The real problem, however, is not the monopoly issue; it is whether the merger of these companies will bring Britain any closer to having the kind of media companies that can compete with the voracious global giants of America, France and Germany. Two middle-sized companies with indifferent profit records, headed by egotistical bosses combining in a mature sector of the market, may make for cost reductions. But they hardly add up to a company that can take on Rupert Murdoch. Still less do they necessarily produce a company that will make better programmes than the indifferent product of their separate entities.
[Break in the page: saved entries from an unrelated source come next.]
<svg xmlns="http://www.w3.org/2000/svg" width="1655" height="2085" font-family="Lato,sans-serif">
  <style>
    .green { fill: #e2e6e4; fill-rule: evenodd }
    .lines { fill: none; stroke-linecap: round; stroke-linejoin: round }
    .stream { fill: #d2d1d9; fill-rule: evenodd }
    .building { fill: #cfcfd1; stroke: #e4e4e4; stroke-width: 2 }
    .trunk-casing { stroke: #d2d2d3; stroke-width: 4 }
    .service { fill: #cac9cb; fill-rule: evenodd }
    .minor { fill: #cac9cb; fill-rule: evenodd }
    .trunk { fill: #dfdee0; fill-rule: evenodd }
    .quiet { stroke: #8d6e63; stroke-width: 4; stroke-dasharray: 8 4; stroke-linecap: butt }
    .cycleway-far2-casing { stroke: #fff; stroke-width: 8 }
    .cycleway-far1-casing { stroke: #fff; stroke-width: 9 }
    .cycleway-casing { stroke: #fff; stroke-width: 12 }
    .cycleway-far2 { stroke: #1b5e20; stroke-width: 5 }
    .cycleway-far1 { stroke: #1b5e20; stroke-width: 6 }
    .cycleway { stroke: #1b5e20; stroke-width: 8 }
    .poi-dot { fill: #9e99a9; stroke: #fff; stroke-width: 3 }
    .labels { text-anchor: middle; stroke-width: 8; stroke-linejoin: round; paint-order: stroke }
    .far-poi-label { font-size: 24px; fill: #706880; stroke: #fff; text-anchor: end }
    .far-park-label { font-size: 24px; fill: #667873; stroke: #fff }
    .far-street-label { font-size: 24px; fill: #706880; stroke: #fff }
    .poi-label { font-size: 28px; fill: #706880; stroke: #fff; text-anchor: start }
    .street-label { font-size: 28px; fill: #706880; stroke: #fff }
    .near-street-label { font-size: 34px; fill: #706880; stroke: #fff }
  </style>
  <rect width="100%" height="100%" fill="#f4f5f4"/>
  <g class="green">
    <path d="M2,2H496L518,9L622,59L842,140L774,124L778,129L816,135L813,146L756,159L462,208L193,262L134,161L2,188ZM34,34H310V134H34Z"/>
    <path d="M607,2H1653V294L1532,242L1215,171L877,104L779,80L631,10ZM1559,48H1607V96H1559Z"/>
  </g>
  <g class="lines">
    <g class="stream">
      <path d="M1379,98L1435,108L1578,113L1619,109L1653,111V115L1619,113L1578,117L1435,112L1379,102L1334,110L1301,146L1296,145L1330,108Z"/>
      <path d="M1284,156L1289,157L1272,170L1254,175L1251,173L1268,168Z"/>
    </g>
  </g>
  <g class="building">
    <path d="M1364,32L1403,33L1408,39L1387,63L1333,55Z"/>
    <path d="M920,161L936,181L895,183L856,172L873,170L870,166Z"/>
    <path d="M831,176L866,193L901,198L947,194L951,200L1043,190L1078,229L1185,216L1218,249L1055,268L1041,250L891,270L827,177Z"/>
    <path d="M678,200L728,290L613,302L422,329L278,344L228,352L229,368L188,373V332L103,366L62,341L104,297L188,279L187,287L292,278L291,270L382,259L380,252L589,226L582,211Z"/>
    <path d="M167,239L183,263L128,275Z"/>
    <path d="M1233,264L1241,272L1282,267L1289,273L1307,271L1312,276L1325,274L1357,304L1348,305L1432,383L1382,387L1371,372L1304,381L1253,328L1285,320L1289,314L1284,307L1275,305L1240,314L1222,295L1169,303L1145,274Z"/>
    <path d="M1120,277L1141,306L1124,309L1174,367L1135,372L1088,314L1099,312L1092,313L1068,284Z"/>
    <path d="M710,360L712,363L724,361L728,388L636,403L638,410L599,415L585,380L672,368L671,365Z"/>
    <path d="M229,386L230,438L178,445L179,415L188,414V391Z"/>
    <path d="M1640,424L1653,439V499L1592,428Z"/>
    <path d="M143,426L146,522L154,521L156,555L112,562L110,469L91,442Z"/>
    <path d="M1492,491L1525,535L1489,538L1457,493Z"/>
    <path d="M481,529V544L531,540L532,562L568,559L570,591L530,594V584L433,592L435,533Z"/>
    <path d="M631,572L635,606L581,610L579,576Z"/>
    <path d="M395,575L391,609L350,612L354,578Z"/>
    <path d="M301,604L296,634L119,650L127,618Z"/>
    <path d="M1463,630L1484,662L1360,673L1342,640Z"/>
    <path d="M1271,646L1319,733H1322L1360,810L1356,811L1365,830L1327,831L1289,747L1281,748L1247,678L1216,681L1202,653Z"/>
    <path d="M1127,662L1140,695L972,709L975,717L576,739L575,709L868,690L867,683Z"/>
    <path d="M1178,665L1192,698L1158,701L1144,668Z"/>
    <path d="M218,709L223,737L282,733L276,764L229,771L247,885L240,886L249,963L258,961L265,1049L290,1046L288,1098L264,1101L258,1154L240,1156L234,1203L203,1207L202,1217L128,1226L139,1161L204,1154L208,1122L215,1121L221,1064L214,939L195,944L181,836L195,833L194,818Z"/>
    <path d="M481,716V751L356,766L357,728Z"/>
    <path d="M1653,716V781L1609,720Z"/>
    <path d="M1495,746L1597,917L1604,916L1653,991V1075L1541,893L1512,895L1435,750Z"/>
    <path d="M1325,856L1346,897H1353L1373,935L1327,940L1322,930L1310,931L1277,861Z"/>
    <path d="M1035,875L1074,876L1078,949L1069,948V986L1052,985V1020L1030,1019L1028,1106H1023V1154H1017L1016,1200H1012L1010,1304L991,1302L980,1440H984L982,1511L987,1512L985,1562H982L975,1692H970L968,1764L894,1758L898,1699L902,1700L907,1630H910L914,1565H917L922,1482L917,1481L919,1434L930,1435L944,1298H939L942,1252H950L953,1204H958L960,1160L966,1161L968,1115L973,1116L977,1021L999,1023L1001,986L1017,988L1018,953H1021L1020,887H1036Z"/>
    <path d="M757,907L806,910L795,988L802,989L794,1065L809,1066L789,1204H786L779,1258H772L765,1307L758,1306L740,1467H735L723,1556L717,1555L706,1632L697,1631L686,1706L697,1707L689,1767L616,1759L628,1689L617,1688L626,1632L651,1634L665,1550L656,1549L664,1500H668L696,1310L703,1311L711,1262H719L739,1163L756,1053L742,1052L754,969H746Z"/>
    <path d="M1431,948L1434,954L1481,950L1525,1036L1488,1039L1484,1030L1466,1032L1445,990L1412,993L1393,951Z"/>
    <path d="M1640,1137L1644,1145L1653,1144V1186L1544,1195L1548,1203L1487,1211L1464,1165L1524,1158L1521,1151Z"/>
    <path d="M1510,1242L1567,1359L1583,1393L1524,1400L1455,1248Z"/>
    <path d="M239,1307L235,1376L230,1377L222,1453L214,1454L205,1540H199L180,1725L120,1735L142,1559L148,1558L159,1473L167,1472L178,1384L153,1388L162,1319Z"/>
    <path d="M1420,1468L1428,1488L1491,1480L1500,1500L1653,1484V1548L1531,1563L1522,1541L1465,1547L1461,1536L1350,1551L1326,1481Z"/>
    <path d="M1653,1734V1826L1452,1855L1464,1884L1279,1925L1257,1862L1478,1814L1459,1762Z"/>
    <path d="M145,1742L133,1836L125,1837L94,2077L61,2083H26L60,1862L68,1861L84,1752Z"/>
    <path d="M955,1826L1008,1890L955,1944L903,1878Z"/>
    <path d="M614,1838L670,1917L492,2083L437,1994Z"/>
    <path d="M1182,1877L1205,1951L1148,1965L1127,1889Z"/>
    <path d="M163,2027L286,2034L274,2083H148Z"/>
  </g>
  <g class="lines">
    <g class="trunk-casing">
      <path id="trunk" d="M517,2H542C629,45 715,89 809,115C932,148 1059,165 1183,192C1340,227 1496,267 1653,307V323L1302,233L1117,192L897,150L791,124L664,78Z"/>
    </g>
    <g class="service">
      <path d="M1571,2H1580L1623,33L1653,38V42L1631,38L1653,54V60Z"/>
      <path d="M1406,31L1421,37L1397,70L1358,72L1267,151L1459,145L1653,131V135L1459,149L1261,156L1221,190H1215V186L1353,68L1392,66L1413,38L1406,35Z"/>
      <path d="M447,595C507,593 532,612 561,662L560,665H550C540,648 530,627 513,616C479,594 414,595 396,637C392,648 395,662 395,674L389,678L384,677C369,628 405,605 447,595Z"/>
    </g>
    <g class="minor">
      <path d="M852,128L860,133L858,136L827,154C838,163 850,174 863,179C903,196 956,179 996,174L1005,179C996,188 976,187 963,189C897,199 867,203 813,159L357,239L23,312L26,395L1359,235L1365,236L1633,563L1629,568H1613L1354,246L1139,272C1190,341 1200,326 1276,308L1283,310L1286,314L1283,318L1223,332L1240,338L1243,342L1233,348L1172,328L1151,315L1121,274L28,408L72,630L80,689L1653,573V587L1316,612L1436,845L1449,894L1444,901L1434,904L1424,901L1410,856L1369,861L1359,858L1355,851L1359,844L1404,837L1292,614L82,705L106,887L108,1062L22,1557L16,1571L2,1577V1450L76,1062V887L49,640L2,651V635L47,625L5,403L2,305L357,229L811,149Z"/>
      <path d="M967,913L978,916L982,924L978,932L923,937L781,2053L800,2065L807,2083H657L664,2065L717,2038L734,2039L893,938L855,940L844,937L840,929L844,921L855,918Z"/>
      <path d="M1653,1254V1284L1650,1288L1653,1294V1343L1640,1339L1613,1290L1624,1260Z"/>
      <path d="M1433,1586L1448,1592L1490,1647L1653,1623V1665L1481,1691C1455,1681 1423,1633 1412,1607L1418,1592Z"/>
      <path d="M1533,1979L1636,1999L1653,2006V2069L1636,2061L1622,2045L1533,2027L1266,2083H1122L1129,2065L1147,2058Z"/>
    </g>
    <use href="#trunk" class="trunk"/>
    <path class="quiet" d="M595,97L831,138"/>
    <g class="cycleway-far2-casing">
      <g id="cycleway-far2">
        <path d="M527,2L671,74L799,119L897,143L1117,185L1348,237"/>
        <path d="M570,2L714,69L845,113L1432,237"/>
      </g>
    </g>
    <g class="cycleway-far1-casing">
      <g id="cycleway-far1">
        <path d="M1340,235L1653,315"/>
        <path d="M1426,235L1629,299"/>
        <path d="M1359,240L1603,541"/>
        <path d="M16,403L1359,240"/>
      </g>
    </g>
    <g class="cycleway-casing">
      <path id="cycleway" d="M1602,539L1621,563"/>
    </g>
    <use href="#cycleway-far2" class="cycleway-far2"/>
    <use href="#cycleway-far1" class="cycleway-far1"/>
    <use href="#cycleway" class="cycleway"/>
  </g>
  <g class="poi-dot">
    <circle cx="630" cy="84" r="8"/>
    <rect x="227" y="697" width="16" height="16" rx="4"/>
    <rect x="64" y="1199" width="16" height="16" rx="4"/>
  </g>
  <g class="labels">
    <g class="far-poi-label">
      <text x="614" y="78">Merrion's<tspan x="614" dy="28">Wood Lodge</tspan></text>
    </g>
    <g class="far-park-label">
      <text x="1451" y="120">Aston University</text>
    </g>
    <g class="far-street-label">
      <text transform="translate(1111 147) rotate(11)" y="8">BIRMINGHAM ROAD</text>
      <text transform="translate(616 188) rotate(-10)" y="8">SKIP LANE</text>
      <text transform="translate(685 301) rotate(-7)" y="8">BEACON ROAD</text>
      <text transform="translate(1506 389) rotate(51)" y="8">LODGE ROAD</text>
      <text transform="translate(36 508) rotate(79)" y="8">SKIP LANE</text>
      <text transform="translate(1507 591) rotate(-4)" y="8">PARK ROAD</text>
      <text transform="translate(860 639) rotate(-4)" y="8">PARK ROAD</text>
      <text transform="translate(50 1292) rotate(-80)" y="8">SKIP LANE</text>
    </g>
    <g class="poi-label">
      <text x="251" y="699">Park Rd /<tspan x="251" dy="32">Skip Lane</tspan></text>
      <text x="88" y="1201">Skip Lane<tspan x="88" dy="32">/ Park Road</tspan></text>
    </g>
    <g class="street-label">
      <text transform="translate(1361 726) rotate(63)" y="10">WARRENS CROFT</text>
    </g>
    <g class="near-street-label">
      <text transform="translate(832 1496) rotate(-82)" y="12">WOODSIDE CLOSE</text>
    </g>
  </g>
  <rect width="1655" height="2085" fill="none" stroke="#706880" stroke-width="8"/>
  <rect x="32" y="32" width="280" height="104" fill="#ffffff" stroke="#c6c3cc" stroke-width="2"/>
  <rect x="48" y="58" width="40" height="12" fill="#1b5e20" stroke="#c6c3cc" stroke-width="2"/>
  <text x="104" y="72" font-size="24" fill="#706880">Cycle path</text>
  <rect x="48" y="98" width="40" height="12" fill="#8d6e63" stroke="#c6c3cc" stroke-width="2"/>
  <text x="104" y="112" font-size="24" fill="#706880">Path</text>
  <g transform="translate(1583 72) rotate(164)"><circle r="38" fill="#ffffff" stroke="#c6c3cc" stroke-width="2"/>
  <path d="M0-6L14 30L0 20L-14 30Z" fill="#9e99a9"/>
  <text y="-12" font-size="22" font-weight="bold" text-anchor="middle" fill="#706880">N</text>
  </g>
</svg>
Even if the Department of Trade doesn't intervene to block the merger, the Government should step in, to use this opportunity to look again at the effect of inevitable consolidation not simply on international competitiveness, but also on domestic quality. The rules of market dominance, cross-ownership and press influence all need to be revised. So, too, does the regulation of programming. In the last few years the Independent Television Commission has been week and ineffectual. Now, in considering the changes in franchise ownership involved in this merger, it has a chance to show its teeth.